The “Caption”feature in Word will insert those snappy looking captions for you.
To select it, click inside the picture and a box with sizing handles will appear around the picture.
Click the “References” tab on the Word 2010 ribbon.
Then, click on “Insert Caption”.
That will bring up the “Caption dialog box” which is where you will identify the features you want in your caption.
The Caption dialog box is already set up to call your caption “Figure 1.” Word's caption feature automatically creates numbered captions. There is no capability for creating unnumbered captions.
If you want to include the term “Figure” you can just type in your caption title after that.
Make sure the “Label” field says Figure. To change the field, click to open the drop list and choose Figure.
You may also create a caption using different label terms.
Simply, click the “New Label”button to open a dialog box.
that will let you add your own term.
Use the “Position” field to select whether the caption goes above or below the graphic.
When you have your caption the way you want it, click “OK”
Word inserts the new caption as text.
If you want to edit the caption, simply click on the caption words to change fonts, resize or delete words.
On the Insert tab, in the Text group, click Text Box, and then click Draw Text Box.
In your document, drag to draw the text box over the object. The graphic will be covered by the text box.
On the Drawing Tools Format tab, in the Shape Styles group, click Shape Fill, and then click No Fill.
In the Arrange group, click Text Wrapping, and then click the text wrapping option that you used for the object.
Under Text Box Tools, on the Format tab, in the Arrange group, click Send Behind Text.
Right-click the text box, and then click Format Shape.
Click Text Box, and then set the internal margin values to 0.

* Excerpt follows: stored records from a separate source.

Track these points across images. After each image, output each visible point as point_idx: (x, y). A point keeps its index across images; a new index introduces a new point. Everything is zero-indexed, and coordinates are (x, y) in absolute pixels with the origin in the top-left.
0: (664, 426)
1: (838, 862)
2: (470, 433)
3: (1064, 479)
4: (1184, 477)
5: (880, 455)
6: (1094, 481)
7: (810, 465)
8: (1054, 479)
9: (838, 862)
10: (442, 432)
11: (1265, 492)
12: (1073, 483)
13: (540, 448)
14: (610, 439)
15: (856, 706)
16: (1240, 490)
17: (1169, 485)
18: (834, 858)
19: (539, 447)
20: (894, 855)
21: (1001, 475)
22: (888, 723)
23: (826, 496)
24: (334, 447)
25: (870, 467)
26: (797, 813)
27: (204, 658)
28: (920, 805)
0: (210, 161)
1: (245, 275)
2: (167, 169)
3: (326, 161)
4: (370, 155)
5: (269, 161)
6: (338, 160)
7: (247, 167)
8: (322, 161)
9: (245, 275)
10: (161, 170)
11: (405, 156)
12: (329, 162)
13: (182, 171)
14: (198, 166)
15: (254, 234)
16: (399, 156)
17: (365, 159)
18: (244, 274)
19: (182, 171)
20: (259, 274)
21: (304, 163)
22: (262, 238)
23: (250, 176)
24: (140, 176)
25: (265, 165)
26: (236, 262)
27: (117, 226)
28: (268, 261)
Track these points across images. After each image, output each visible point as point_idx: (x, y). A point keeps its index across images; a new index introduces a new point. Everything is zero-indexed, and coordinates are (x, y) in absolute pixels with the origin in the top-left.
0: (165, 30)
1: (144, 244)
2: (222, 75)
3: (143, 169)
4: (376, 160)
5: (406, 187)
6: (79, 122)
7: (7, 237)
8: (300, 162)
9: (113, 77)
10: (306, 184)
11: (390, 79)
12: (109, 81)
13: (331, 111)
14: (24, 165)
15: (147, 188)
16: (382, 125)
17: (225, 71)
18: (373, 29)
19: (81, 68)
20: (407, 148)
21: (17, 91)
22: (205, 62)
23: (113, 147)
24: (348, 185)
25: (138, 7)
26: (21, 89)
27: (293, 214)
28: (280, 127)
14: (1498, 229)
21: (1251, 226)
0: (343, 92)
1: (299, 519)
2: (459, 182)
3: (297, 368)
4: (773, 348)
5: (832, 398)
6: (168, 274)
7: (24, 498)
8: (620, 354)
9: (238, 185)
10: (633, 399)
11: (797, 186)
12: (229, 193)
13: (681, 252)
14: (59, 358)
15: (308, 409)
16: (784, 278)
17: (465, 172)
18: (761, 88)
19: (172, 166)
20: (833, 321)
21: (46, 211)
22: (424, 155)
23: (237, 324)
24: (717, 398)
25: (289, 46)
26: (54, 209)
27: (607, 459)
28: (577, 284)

Select the object, and then click Cut in the Clipboard group on the Home tab. Or press CTRL+X. The object will disappear but don’t worry it is safe on the clipboard
Click in the text box, and then click Paste in the Clipboard group on the Home tab. Or press CTRL+V.
Select the object, and insert the caption as described earlier in the lesson.
Here are the step-by-step directions for adding captions to a floating object. Have fun captioning!